NPR’s growth led to the opening of foreign bureaus, even as print publications hemorrhaged these expensive positions. International coverage further expanded its vocal range.

Some of the women now working as the network’s anchors got their start as foreign correspondents. Doualy Xaykaothao spent years reporting from Asia and Lulu Garcia-Navarro covered Latin America and the Middle East for NPR.

Other women with nonconventional news voices, including Eleanor Beardsley in Paris, Sylvia Poggioli in Rome and Ofeabia Quist-Arcton in Dakar, are still overseas. Their signature approach to signing off with their name and locale is a sonic pleasure for many NPR fans.

Even so, by the turn of the century, the network faced complaints about its tight control over pronunciation, cadence and accent, especially for women and people of color.

Critics denounced a sense that the voices of NPR’s female journalists sounded “alike in their sober nasal condescension,” as the writer and actor Sarah Vowell put it – hinting at a class-related critique, along with a gendered one.

NPR’s women, some of these naysayers contend, have low-pitched voices that sound too much like men and that NPR voices in general sound more like each other than everyone else. Writer Scott Sherman calls it the “NPR drone.”

Even Stamberg said in a 2010 interview that one price of NPR’s success was that listeners weren’t “hearing great voices anymore.”

Another round of criticism, this one aimed primarily at young women, identified “vocal fry,” a low creaky way of speaking, as an irritating feature of public radio voices. The critique, which came mostly from men and older folks, suggested that despite what the critics were saying, NPR’s sound was not static but evolving.
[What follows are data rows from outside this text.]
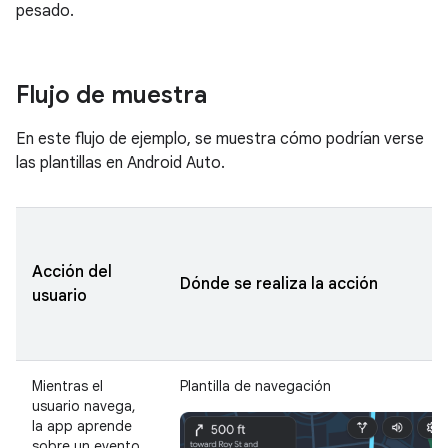
pesado.
Flujo de muestra
En este flujo de ejemplo, se muestra cómo podrían verse
las plantillas en Android Auto.
Acción del
Dónde se realiza la acción
usuario
Mientras el
Plantilla de navegación
usuario navega,
la app aprende
sobre un evento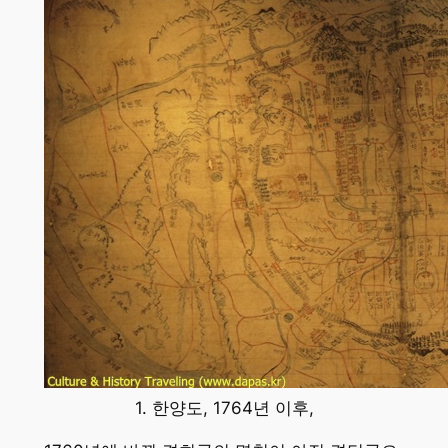
1. 한양도, 1764년 이후,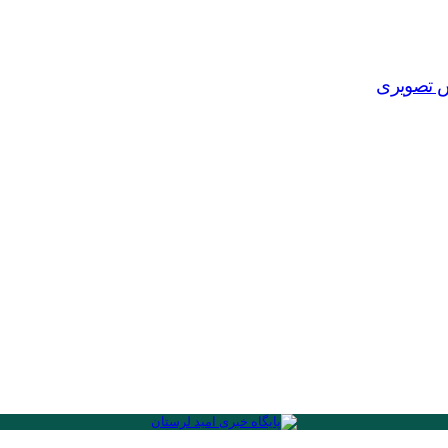
ش تصویری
NPR’s sonic palette and its range of voices has broadened in recent years, especially through its podcasts and on weekends – when Navarro, who is Latina, and Michel Martin, an African American woman, are two of the network’s main three news anchors.

Sam Sanders, an openly gay African American man, hosts a cultural talk show branded with his own name. Programs like “Alt.Latino” and “Radio Ambulante,” which are either in Spanish or in English punctuated with Spanish words, indicate that the network aims to serve new listeners.

As NPR looks forward to the next 50 years, its decisions over whose voices belong on the air will determine how well it lives up to its founding commitment to sound like America. And it is likely that criticism of how those voices sound will reflect dominant attitudes about who gets to speak.